• **Document extract**
World Invests $200 Billion to Make Countries Healthier

$200 Billion to Make Countries Healthier

World Invests $200 Billion to Make Countries Healthier

World-invests-200-billion-to-make-countries-healthier
Photo Courtesy: UPI

SEATTLE, June 16 (UPI) — World governments have invested more than $200 billion in lower-income and developing nations over the last 15 years, largely as a result of the United Nations’ establishment of its Millennium Development Goals in 2000.

Amid the large increase in spending during that time, a slowdown in investments over the last five years have cut funding for some countries and projects almost in half, according to a new study.

“Even though funding growth has stalled in recent years, it’s clear that funding in support of specific Millennium Development Goals grew at an exceptional rate during the first decade the goals were in place,” said Dr. Joseph Dieleman, Assistant Professor at the Institute for Health Metrics and Evaluation, or IHME, at the University of Washington, in a press release.

• **Information given**
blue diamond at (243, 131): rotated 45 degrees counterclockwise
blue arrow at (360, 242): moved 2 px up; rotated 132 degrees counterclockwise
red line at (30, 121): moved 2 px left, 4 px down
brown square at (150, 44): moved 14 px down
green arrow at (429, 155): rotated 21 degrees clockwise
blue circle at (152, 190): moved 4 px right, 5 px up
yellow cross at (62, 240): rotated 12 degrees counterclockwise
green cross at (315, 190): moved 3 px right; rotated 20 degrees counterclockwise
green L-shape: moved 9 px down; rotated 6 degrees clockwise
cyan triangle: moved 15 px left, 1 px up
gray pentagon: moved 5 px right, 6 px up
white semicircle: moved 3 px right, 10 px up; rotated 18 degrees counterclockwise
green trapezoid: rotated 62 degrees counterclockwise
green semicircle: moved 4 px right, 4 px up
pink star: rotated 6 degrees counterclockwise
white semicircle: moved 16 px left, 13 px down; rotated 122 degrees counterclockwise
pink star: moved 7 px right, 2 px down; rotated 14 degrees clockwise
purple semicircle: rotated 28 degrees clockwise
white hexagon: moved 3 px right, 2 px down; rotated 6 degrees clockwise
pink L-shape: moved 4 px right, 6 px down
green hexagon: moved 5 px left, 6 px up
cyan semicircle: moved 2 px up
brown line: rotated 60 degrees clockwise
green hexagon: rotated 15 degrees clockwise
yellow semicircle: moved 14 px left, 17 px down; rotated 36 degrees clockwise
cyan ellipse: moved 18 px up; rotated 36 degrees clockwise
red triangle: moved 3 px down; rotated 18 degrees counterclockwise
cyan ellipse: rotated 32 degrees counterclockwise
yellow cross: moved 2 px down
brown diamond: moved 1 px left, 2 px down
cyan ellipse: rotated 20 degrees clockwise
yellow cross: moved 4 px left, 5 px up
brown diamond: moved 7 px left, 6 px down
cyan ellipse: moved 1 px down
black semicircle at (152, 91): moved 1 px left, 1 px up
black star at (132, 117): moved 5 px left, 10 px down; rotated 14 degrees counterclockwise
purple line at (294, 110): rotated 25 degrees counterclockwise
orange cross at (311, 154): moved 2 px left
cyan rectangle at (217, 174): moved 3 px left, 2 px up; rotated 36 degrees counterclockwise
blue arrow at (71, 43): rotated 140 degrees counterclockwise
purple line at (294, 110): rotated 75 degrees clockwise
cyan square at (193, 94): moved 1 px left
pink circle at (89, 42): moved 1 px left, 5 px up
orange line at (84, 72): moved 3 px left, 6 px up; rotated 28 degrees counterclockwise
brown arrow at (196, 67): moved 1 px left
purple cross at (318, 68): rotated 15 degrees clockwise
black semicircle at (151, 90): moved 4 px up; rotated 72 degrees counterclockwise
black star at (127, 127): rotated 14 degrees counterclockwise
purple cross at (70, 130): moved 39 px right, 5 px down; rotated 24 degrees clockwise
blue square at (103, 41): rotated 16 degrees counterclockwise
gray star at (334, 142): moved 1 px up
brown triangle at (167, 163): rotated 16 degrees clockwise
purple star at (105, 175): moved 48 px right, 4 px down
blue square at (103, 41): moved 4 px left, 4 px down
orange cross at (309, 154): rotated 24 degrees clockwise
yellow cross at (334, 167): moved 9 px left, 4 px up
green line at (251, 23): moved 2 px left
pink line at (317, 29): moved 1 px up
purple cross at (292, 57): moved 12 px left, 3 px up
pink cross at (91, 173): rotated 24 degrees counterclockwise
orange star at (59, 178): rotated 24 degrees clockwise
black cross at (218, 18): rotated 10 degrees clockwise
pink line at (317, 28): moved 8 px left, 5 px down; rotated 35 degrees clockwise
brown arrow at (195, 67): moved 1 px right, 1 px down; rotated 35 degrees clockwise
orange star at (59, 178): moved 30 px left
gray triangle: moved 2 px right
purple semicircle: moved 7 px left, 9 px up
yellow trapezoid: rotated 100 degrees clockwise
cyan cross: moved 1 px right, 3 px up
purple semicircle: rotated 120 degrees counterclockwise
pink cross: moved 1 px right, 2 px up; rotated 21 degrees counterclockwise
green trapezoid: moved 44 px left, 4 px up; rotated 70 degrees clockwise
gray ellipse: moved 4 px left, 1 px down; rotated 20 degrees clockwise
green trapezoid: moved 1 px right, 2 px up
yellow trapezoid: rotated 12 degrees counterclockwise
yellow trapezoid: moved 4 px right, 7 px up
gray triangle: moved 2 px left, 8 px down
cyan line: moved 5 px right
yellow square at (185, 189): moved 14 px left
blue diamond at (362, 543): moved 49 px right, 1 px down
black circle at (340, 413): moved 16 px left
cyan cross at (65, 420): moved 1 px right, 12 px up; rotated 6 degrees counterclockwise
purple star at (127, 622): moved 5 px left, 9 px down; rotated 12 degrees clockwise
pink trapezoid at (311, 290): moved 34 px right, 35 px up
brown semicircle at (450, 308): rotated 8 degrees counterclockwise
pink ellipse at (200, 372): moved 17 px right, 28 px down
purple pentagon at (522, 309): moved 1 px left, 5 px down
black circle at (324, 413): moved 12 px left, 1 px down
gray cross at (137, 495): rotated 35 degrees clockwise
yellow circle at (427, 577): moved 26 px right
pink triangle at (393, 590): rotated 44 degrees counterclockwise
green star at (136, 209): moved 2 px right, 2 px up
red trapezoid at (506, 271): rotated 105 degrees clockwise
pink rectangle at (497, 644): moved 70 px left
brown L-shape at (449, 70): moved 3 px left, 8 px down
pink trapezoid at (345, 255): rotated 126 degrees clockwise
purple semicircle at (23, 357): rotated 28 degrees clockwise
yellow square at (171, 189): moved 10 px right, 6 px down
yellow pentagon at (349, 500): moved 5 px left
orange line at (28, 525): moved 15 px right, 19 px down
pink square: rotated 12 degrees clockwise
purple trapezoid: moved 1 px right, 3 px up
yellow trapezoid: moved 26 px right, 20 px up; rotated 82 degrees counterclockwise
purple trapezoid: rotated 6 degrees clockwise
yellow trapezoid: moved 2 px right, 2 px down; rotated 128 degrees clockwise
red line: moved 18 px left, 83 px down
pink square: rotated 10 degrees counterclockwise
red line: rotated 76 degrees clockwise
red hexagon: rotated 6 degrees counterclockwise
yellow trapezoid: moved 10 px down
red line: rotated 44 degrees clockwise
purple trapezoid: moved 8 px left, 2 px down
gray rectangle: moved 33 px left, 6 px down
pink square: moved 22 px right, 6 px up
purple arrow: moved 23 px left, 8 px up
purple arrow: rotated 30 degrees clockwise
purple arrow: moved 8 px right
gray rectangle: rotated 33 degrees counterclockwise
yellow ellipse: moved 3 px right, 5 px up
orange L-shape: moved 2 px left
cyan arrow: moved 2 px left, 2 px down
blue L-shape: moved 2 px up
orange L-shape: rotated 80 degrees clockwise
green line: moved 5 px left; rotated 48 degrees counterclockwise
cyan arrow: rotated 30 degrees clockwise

• **Work to do**
(1) Answer these from the funding article:
(a) How much have world governments invested in lower-income and developing nations, and over what period?
(b) By about how much has the recent slowdown cut funding for some countries and projects?
(c) At which institute and university is Dr. Joseph Dieleman an Assistant Professor?
(2) Write out everything from "World-invests-200-billion-to-make-countries-healthier" down to "a new study." in the funding article again, swapping "lower-income" for "low-income".

• **Task-by-task answers**
(1)
(a) More than $200 billion over the last 15 years.
(b) Almost in half.
(c) The Institute for Health Metrics and Evaluation (IHME) at the University of Washington.

(2)
World-invests-200-billion-to-make-countries-healthier
Photo Courtesy: UPI

SEATTLE, June 16 (UPI) — World governments have invested more than $200 billion in low-income and developing nations over the last 15 years, largely as a result of the United Nations’ establishment of its Millennium Development Goals in 2000.

Amid the large increase in spending during that time, a slowdown in investments over the last five years have cut funding for some countries and projects almost in half, according to a new study.